Don’t stop believin’
Nowadays, you turn on an “oldies” radio station and, if you’re of a certain age, you marvel and fret anew each time the station that once specialized in Bill Haley and The Beatles now thinks that The Thompson Twins are about as old as it gets. But as you drive down the road flagellating yourself for how old the veneration of Berlin makes you feel, or how hokey you think these songs are, a realization kicks in: ‘Don’t Stop Believin’’ represented a better time – if you believe in the classic pop virtues of hooks, riffs, melodicism and, dare we say it, real human emotions honestly expressed. It doesn’t matter if Whit Stillman will never make a sequel to The Last Days Of Disco called The Last Days Of New Romanticism. The songs are what matter, one keeper at a time.
Our confusion about how to think about 80s music lies largely in the costume-party aspects. Because, when it comes down to it, there are two sets of 80s. There’s the 80s music that hasn’t dated at all, because X, Hüsker Dü and The Replacements sound as fresh as if they were recorded yesterday. And then there’s the 80s music that is so dated, not only can you pin it down to the year, but to the day and maybe the minute that someone went into the studio and thought that synthetic snare sound would be the state of the art forever.

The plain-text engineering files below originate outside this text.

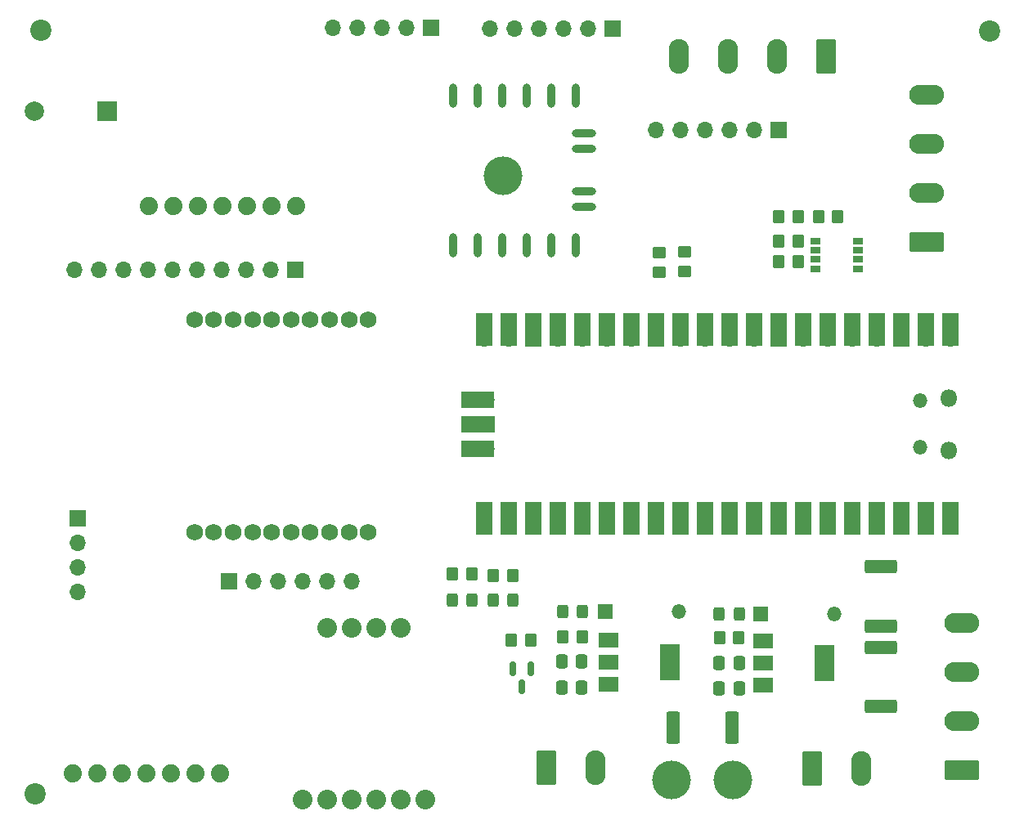
<source format=gbr>
%TF.GenerationSoftware,KiCad,Pcbnew,6.0.9-8da3e8f707~117~ubuntu18.04.1*%
%TF.CreationDate,2023-03-08T09:23:39+05:30*%
%TF.ProjectId,Cansat_V1.2,43616e73-6174-45f5-9631-2e322e6b6963,rev?*%
%TF.SameCoordinates,Original*%
%TF.FileFunction,Soldermask,Top*%
%TF.FilePolarity,Negative*%
%FSLAX46Y46*%
G04 Gerber Fmt 4.6, Leading zero omitted, Abs format (unit mm)*
G04 Created by KiCad (PCBNEW 6.0.9-8da3e8f707~117~ubuntu18.04.1) date 2023-03-08 09:23:39*
%MOMM*%
%LPD*%
G01*
G04 APERTURE LIST*
G04 Aperture macros list*
%AMRoundRect*
0 Rectangle with rounded corners*
0 $1 Rounding radius*
0 $2 $3 $4 $5 $6 $7 $8 $9 X,Y pos of 4 corners*
0 Add a 4 corners polygon primitive as box body*
4,1,4,$2,$3,$4,$5,$6,$7,$8,$9,$2,$3,0*
0 Add four circle primitives for the rounded corners*
1,1,$1+$1,$2,$3*
1,1,$1+$1,$4,$5*
1,1,$1+$1,$6,$7*
1,1,$1+$1,$8,$9*
0 Add four rect primitives between the rounded corners*
20,1,$1+$1,$2,$3,$4,$5,0*
20,1,$1+$1,$4,$5,$6,$7,0*
20,1,$1+$1,$6,$7,$8,$9,0*
20,1,$1+$1,$8,$9,$2,$3,0*%
G04 Aperture macros list end*
%ADD10R,1.700000X1.700000*%
%ADD11O,1.700000X1.700000*%
%ADD12RoundRect,0.250000X0.337500X0.475000X-0.337500X0.475000X-0.337500X-0.475000X0.337500X-0.475000X0*%
%ADD13C,1.727200*%
%ADD14RoundRect,0.250000X-0.350000X-0.450000X0.350000X-0.450000X0.350000X0.450000X-0.350000X0.450000X0*%
%ADD15RoundRect,0.249999X-0.790001X-1.550001X0.790001X-1.550001X0.790001X1.550001X-0.790001X1.550001X0*%
%ADD16O,2.080000X3.600000*%
%ADD17RoundRect,0.250000X0.325000X0.450000X-0.325000X0.450000X-0.325000X-0.450000X0.325000X-0.450000X0*%
%ADD18C,2.200000*%
%ADD19RoundRect,0.250000X0.350000X0.450000X-0.350000X0.450000X-0.350000X-0.450000X0.350000X-0.450000X0*%
%ADD20R,2.000000X1.500000*%
%ADD21R,2.000000X3.800000*%
%ADD22R,1.000000X0.700000*%
%ADD23RoundRect,0.249999X1.550001X-0.790001X1.550001X0.790001X-1.550001X0.790001X-1.550001X-0.790001X0*%
%ADD24O,3.600000X2.080000*%
%ADD25C,2.032000*%
%ADD26R,1.500000X1.500000*%
%ADD27O,1.500000X1.500000*%
%ADD28RoundRect,0.249999X1.425001X-0.450001X1.425001X0.450001X-1.425001X0.450001X-1.425001X-0.450001X0*%
%ADD29RoundRect,0.249999X-0.450001X-1.425001X0.450001X-1.425001X0.450001X1.425001X-0.450001X1.425001X0*%
%ADD30C,1.879600*%
%ADD31C,4.000000*%
%ADD32O,0.800000X2.500000*%
%ADD33O,2.500000X0.800000*%
%ADD34O,1.800000X1.800000*%
%ADD35R,1.700000X3.500000*%
%ADD36R,3.500000X1.700000*%
%ADD37RoundRect,0.150000X-0.150000X0.587500X-0.150000X-0.587500X0.150000X-0.587500X0.150000X0.587500X0*%
%ADD38RoundRect,0.250000X-0.450000X0.350000X-0.450000X-0.350000X0.450000X-0.350000X0.450000X0.350000X0*%
%ADD39RoundRect,0.249999X0.790001X1.550001X-0.790001X1.550001X-0.790001X-1.550001X0.790001X-1.550001X0*%
%ADD40R,2.000000X2.000000*%
%ADD41C,2.000000*%
G04 APERTURE END LIST*
D10*
%TO.C,J1*%
X123050000Y-116500000D03*
D11*
X125590000Y-116500000D03*
X128130000Y-116500000D03*
X130670000Y-116500000D03*
X133210000Y-116500000D03*
X135750000Y-116500000D03*
%TD*%
D12*
%TO.C,C1*%
X175887500Y-127566051D03*
X173812500Y-127566051D03*
%TD*%
D13*
%TO.C,JP1*%
X119494710Y-111398200D03*
X121496230Y-111398200D03*
X123495210Y-111398200D03*
X125496730Y-111398200D03*
X127495710Y-111398200D03*
X129494690Y-111398200D03*
X131496210Y-111398200D03*
X133495190Y-111398200D03*
X135496710Y-111398200D03*
X137495690Y-111398200D03*
X137495690Y-89401800D03*
X135496710Y-89401800D03*
X133495190Y-89401800D03*
X131496210Y-89401800D03*
X129494690Y-89401800D03*
X127495710Y-89401800D03*
X125496730Y-89401800D03*
X123495210Y-89401800D03*
X121496230Y-89401800D03*
X119494710Y-89401800D03*
%TD*%
D14*
%TO.C,R7*%
X173850000Y-122366051D03*
X175850000Y-122366051D03*
%TD*%
D15*
%TO.C,J10*%
X155932500Y-135808551D03*
D16*
X161012500Y-135808551D03*
%TD*%
D10*
%TO.C,J12*%
X144000000Y-59200000D03*
D11*
X141460000Y-59200000D03*
X138920000Y-59200000D03*
X136380000Y-59200000D03*
X133840000Y-59200000D03*
%TD*%
D17*
%TO.C,D4*%
X175875000Y-119866051D03*
X173825000Y-119866051D03*
%TD*%
D14*
%TO.C,R8*%
X157650000Y-122266051D03*
X159650000Y-122266051D03*
%TD*%
D10*
%TO.C,J6*%
X129925000Y-84200000D03*
D11*
X127385000Y-84200000D03*
X124845000Y-84200000D03*
X122305000Y-84200000D03*
X119765000Y-84200000D03*
X117225000Y-84200000D03*
X114685000Y-84200000D03*
X112145000Y-84200000D03*
X109605000Y-84200000D03*
X107065000Y-84200000D03*
%TD*%
D18*
%TO.C,REF\u002A\u002A*%
X201800000Y-59500000D03*
%TD*%
D12*
%TO.C,C4*%
X159587500Y-124766051D03*
X157512500Y-124766051D03*
%TD*%
D19*
%TO.C,R12*%
X182000000Y-83400000D03*
X180000000Y-83400000D03*
%TD*%
D20*
%TO.C,U5*%
X178400000Y-122666051D03*
X178400000Y-124966051D03*
D21*
X184700000Y-124966051D03*
D20*
X178400000Y-127266051D03*
%TD*%
D14*
%TO.C,R14*%
X180000000Y-78700000D03*
X182000000Y-78700000D03*
%TD*%
D22*
%TO.C,U7*%
X183800000Y-81273000D03*
X183800000Y-82225000D03*
X183800000Y-83175000D03*
X183800000Y-84127000D03*
X188200000Y-84127000D03*
X188200000Y-83175000D03*
X188200000Y-82225000D03*
X188200000Y-81273000D03*
%TD*%
D18*
%TO.C,REF\u002A\u002A*%
X103600000Y-59400000D03*
%TD*%
D23*
%TO.C,J4*%
X195295000Y-81340000D03*
D24*
X195295000Y-76260000D03*
X195295000Y-71180000D03*
X195295000Y-66100000D03*
%TD*%
D25*
%TO.C,U3*%
X130732475Y-139090000D03*
X133272475Y-139090000D03*
X135812475Y-139090000D03*
X138352475Y-139090000D03*
X140892475Y-139090000D03*
X143432475Y-139090000D03*
X133272475Y-121310000D03*
X135812475Y-121310000D03*
X138352475Y-121310000D03*
X140892475Y-121310000D03*
%TD*%
D26*
%TO.C,D1*%
X178135000Y-119866051D03*
D27*
X185755000Y-119866051D03*
%TD*%
D28*
%TO.C,R10*%
X190600000Y-129416051D03*
X190600000Y-123316051D03*
%TD*%
D17*
%TO.C,D3*%
X148250000Y-118466051D03*
X146200000Y-118466051D03*
%TD*%
D14*
%TO.C,R13*%
X180000000Y-81300000D03*
X182000000Y-81300000D03*
%TD*%
D17*
%TO.C,D2*%
X152450000Y-118466051D03*
X150400000Y-118466051D03*
%TD*%
D23*
%TO.C,J3*%
X198972500Y-136086051D03*
D24*
X198972500Y-131006051D03*
X198972500Y-125926051D03*
X198972500Y-120846051D03*
%TD*%
D12*
%TO.C,C2*%
X175887500Y-124966051D03*
X173812500Y-124966051D03*
%TD*%
D20*
%TO.C,U6*%
X162400000Y-122566051D03*
D21*
X168700000Y-124866051D03*
D20*
X162400000Y-124866051D03*
X162400000Y-127166051D03*
%TD*%
D14*
%TO.C,R5*%
X146225000Y-115766051D03*
X148225000Y-115766051D03*
%TD*%
%TO.C,R3*%
X152300000Y-122566051D03*
X154300000Y-122566051D03*
%TD*%
D26*
%TO.C,D5*%
X162035000Y-119666051D03*
D27*
X169655000Y-119666051D03*
%TD*%
D15*
%TO.C,J5*%
X183410000Y-135888551D03*
D16*
X188490000Y-135888551D03*
%TD*%
D29*
%TO.C,R6*%
X169050000Y-131666051D03*
X175150000Y-131666051D03*
%TD*%
D18*
%TO.C,REF\u002A\u002A*%
X103000000Y-138500000D03*
%TD*%
D28*
%TO.C,R11*%
X190600000Y-121116051D03*
X190600000Y-115016051D03*
%TD*%
D19*
%TO.C,R9*%
X186100000Y-78700000D03*
X184100000Y-78700000D03*
%TD*%
D10*
%TO.C,J11*%
X162800000Y-59300000D03*
D11*
X160260000Y-59300000D03*
X157720000Y-59300000D03*
X155180000Y-59300000D03*
X152640000Y-59300000D03*
X150100000Y-59300000D03*
%TD*%
D30*
%TO.C,U1*%
X114743949Y-77653949D03*
X117283949Y-77653949D03*
X119823949Y-77653949D03*
X122363949Y-77653949D03*
X124903949Y-77653949D03*
X127443949Y-77653949D03*
X129983949Y-77653949D03*
%TD*%
D31*
%TO.C,U8*%
X151467500Y-74520000D03*
D32*
X146247500Y-81670000D03*
X148787500Y-81670000D03*
X151327500Y-81670000D03*
X153867500Y-81670000D03*
X156407500Y-81670000D03*
X158947500Y-81670000D03*
X158947500Y-66170000D03*
X156407500Y-66170000D03*
X153867500Y-66170000D03*
X151327500Y-66170000D03*
X148787500Y-66170000D03*
X146247500Y-66170000D03*
D33*
X159847500Y-77730000D03*
X159847500Y-76090000D03*
X159847500Y-71750000D03*
X159847500Y-70110000D03*
%TD*%
D27*
%TO.C,U4*%
X194587500Y-97795000D03*
D34*
X197617500Y-97495000D03*
X197617500Y-102945000D03*
D27*
X194587500Y-102645000D03*
D35*
X197747500Y-90430000D03*
D11*
X197747500Y-91330000D03*
D35*
X195207500Y-90430000D03*
D11*
X195207500Y-91330000D03*
D35*
X192667500Y-90430000D03*
D10*
X192667500Y-91330000D03*
D35*
X190127500Y-90430000D03*
D11*
X190127500Y-91330000D03*
X187587500Y-91330000D03*
D35*
X187587500Y-90430000D03*
X185047500Y-90430000D03*
D11*
X185047500Y-91330000D03*
D35*
X182507500Y-90430000D03*
D11*
X182507500Y-91330000D03*
D35*
X179967500Y-90430000D03*
D10*
X179967500Y-91330000D03*
D11*
X177427500Y-91330000D03*
D35*
X177427500Y-90430000D03*
D11*
X174887500Y-91330000D03*
D35*
X174887500Y-90430000D03*
X172347500Y-90430000D03*
D11*
X172347500Y-91330000D03*
X169807500Y-91330000D03*
D35*
X169807500Y-90430000D03*
X167267500Y-90430000D03*
D10*
X167267500Y-91330000D03*
D35*
X164727500Y-90430000D03*
D11*
X164727500Y-91330000D03*
D35*
X162187500Y-90430000D03*
D11*
X162187500Y-91330000D03*
X159647500Y-91330000D03*
D35*
X159647500Y-90430000D03*
X157107500Y-90430000D03*
D11*
X157107500Y-91330000D03*
D35*
X154567500Y-90430000D03*
D10*
X154567500Y-91330000D03*
D35*
X152027500Y-90430000D03*
D11*
X152027500Y-91330000D03*
D35*
X149487500Y-90430000D03*
D11*
X149487500Y-91330000D03*
D35*
X149487500Y-110010000D03*
D11*
X149487500Y-109110000D03*
X152027500Y-109110000D03*
D35*
X152027500Y-110010000D03*
D10*
X154567500Y-109110000D03*
D35*
X154567500Y-110010000D03*
D11*
X157107500Y-109110000D03*
D35*
X157107500Y-110010000D03*
D11*
X159647500Y-109110000D03*
D35*
X159647500Y-110010000D03*
D11*
X162187500Y-109110000D03*
D35*
X162187500Y-110010000D03*
D11*
X164727500Y-109110000D03*
D35*
X164727500Y-110010000D03*
D10*
X167267500Y-109110000D03*
D35*
X167267500Y-110010000D03*
X169807500Y-110010000D03*
D11*
X169807500Y-109110000D03*
D35*
X172347500Y-110010000D03*
D11*
X172347500Y-109110000D03*
X174887500Y-109110000D03*
D35*
X174887500Y-110010000D03*
X177427500Y-110010000D03*
D11*
X177427500Y-109110000D03*
D35*
X179967500Y-110010000D03*
D10*
X179967500Y-109110000D03*
D11*
X182507500Y-109110000D03*
D35*
X182507500Y-110010000D03*
D11*
X185047500Y-109110000D03*
D35*
X185047500Y-110010000D03*
D11*
X187587500Y-109110000D03*
D35*
X187587500Y-110010000D03*
D11*
X190127500Y-109110000D03*
D35*
X190127500Y-110010000D03*
D10*
X192667500Y-109110000D03*
D35*
X192667500Y-110010000D03*
X195207500Y-110010000D03*
D11*
X195207500Y-109110000D03*
X197747500Y-109110000D03*
D35*
X197747500Y-110010000D03*
D11*
X149717500Y-97680000D03*
D36*
X148817500Y-97680000D03*
D10*
X149717500Y-100220000D03*
D36*
X148817500Y-100220000D03*
X148817500Y-102760000D03*
D11*
X149717500Y-102760000D03*
%TD*%
D31*
%TO.C,TP2*%
X168850000Y-137066051D03*
%TD*%
D37*
%TO.C,Q1*%
X154350000Y-125528551D03*
X152450000Y-125528551D03*
X153400000Y-127403551D03*
%TD*%
D10*
%TO.C,J7*%
X107450000Y-110020000D03*
D11*
X107450000Y-112560000D03*
X107450000Y-115100000D03*
X107450000Y-117640000D03*
%TD*%
D38*
%TO.C,R2*%
X167600000Y-82500000D03*
X167600000Y-84500000D03*
%TD*%
D31*
%TO.C,TP1*%
X175250000Y-137066051D03*
%TD*%
D12*
%TO.C,C3*%
X159587500Y-127466051D03*
X157512500Y-127466051D03*
%TD*%
D17*
%TO.C,D6*%
X159675000Y-119666051D03*
X157625000Y-119666051D03*
%TD*%
D10*
%TO.C,J8*%
X179950000Y-69800000D03*
D11*
X177410000Y-69800000D03*
X174870000Y-69800000D03*
X172330000Y-69800000D03*
X169790000Y-69800000D03*
X167250000Y-69800000D03*
%TD*%
D38*
%TO.C,R1*%
X170200000Y-82400000D03*
X170200000Y-84400000D03*
%TD*%
D39*
%TO.C,J2*%
X184872500Y-62120000D03*
D16*
X179792500Y-62120000D03*
X174712500Y-62120000D03*
X169632500Y-62120000D03*
%TD*%
D40*
%TO.C,BZ1*%
X110500000Y-67800000D03*
D41*
X102900000Y-67800000D03*
%TD*%
D30*
%TO.C,U2*%
X106920000Y-136430000D03*
X109460000Y-136430000D03*
X112000000Y-136430000D03*
X114540000Y-136430000D03*
X117080000Y-136430000D03*
X119620000Y-136430000D03*
X122160000Y-136430000D03*
%TD*%
D14*
%TO.C,R4*%
X150425000Y-115866051D03*
X152425000Y-115866051D03*
%TD*%
M02*

</source>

But only one of these lends itself to homage – or parody, depending on your view. Let’s face it, if you throw an 80s party, no one is going to come dressed as Bob Mould. You’re going to go all-monochrome and come as the lead singer of a-ha lost in the pencil-sketch world… or, if that seems too ambitious, pouf out a wig and go Poison on everyone. It’s more fun.
The thing is, you don’t actually have to pick a lane when you’re re-embracing 80s music. You don’t have to choose between OMD and Melvins. You can even like both Melissa Manchester and Mission Of Burma. (You won’t, but you can.) And, come to think of it, you can dig the Bruce Springsteen who made Nebraska and the other guy who suddenly appeared on MTV. Everyone reacted to the end of the Watergate-riddled 70s and the dawn of a new political and social era in different ways.
The punks of Margaret Thatcher’s England, or the Yanks suspicious of Reagan, found it a time for gleeful rage. Others, such as, say, the poet Howard Jones, asked, “Do you feel scared?” before answering his own question: “I do.” The 80s was a time when pop, rock and R&B stars dared to be different, and Yo! MTV Raps rapped, and we didn’t stop and falter. The future was so bright, we had to wear shades – and if Timbuk3 meant that ironically, not all of us were so sure.
The music world may not have agreed with the president on much, but there was accord on at least one thing: in pop, it felt like morning in America.